= Capital punishment in Iraq =

Capital punishment is a legal penalty in Iraq. It was commonly used by the government of Saddam Hussein (who was himself ultimately executed), was temporarily halted after the US-led 2003 invasion of Iraq that deposed Hussein, and has since been reinstated. Executions are carried out by hanging.

Iraqi law states that no person over the age of 70 can be executed; however, there have been instances where this provision has been violated. There is a guaranteed right to appeal on all such sentences. Iraqi law requires execution take place within 30 days of all legal avenues being exhausted. The last legal step, before the execution proceeds, is for the condemned to be handed a red card. This is completed by an official of the court with details of the judgment and a notice that execution is imminent.

After the invasion of Iraq in 2003, U.S. administrator L. Paul Bremer suspended capital punishment on June 10, declaring that "the former regime used certain provisions of the penal code as a means of oppression, in violation of internationally acknowledged human rights." However, on August 8, 2004, capital punishment was reinstated in Iraq. Executions resumed in September 2005, after three men convicted of murder were executed. On March 9, 2006, an official of Iraq's Supreme Judicial Council confirmed that Iraqi authorities had executed the first insurgents by hanging. Twenty-seven people, including one woman, were executed by the Iraqi government on September 6, 2006, for high crimes against civilians. On January 19, 2012, 34 people were executed in a single day. Early in October 2013, 42 people convicted of terrorism charges were hanged over the course of two days. By that date a total of 132 people had been executed in 2013.

In July 2016, Iraqi Prime Minister Haider Al-Abadi ordered the execution of all terrorists condemned in the country following the Baghdad suicide truck bombing which killed over 250 people at a mall in Karrada, Baghdad. Iraq carried out at least 88 executions in 2016, and at least 125 in 2017. After the defeat of ISIS in Mosul in 2017, Iraq tried and sentenced captured terrorists to death in large numbers.

==Notable executions==

Saddam Hussein was sentenced to death by hanging for crimes against humanity on November 5, 2006, and was executed on December 30, 2006 at approximately 6:00 a.m. local time. During the drop there was an audible crack indicating that his neck was broken, a successful example of a long drop hanging.

By contrast, Barzan Ibrahim al-Tikriti, the head of the Mukhabarat, Saddam's security agency, and Awad Hamed al-Bandar, former chief judge, were executed on January 15, 2007, also by the long drop method, but Barzan was decapitated by the rope at the end of his fall indicating that the drop was too long, relative to his body weight.

Also, former vice-president Taha Yassin Ramadan had been sentenced to life in prison on November 5, 2006, but the sentence was changed to death by hanging on February 12, 2007. He was the fourth and final man to be executed for the 1982 crimes against humanity on March 20, 2007. This time, the execution went smoothly and without obvious mistake or problem.
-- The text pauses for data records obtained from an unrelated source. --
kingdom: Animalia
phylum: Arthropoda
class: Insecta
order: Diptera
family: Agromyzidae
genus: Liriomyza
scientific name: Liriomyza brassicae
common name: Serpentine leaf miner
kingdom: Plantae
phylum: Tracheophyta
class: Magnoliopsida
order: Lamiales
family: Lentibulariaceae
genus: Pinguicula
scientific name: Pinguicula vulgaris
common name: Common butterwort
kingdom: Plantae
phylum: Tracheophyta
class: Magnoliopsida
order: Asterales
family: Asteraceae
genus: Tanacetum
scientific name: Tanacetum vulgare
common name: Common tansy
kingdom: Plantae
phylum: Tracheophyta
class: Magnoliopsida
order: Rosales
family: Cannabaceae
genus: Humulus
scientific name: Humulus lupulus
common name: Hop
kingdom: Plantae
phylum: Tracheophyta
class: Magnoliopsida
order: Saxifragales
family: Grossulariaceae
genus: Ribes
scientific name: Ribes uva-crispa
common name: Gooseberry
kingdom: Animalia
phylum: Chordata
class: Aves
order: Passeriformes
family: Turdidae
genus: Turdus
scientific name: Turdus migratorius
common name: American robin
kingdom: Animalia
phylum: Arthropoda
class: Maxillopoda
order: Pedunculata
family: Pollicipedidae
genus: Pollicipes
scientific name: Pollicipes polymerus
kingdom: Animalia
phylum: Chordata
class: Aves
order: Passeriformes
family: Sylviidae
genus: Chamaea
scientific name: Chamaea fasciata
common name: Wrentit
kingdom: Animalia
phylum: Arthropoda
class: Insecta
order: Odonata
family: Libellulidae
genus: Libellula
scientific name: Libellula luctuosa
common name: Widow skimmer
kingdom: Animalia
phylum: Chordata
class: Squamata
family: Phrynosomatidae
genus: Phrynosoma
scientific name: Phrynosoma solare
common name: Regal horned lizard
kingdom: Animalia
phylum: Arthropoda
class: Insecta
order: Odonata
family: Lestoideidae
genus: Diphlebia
At the Anfal genocide trial, Saddam's cousin Ali Hassan al-Majid (aka Chemical Ali), former defense minister Sultan Hashim Ahmed al-Tay, and former deputy Hussein Rashid Mohammed were sentenced to hang for their role in the Al-Anfal Campaign against the Kurds on June 24, 2007. Al-Majid was sentenced to death three more times: once for the 1991 suppression of a Shi'a uprising along with Abdul-Ghani Abdul Ghafur on December 2, 2008; once for the 1999 crackdown in the assassination of Grand Ayatollah Mohammad al-Sadr on March 2, 2009; and once on January 17, 2010 for the gassing of the Kurds in 1988; he was hanged on January 25.

On October 26, 2010, Saddam's top minister Tariq Aziz was sentenced to hang for persecuting the members of rival Shi'a political parties. However, Iraqi President Jalal Talabani declared that he would not sign Aziz's execution order, thus commuting his sentence to indefinite imprisonment. Aziz remained in custody for the rest of his life and died of a heart attack on June 5, 2015.

On July 14, 2011, Sultan Hashim Ahmed al-Tay and two of Saddam's half-brothers -- Sabawi Ibrahim al-Tikriti and Watban Ibrahim al-Tikriti (both condemned to death on March 11, 2009 for the role in the executions of 42 traders who were accused of manipulating food prices) -- were handed over to the Iraqi authorities for execution.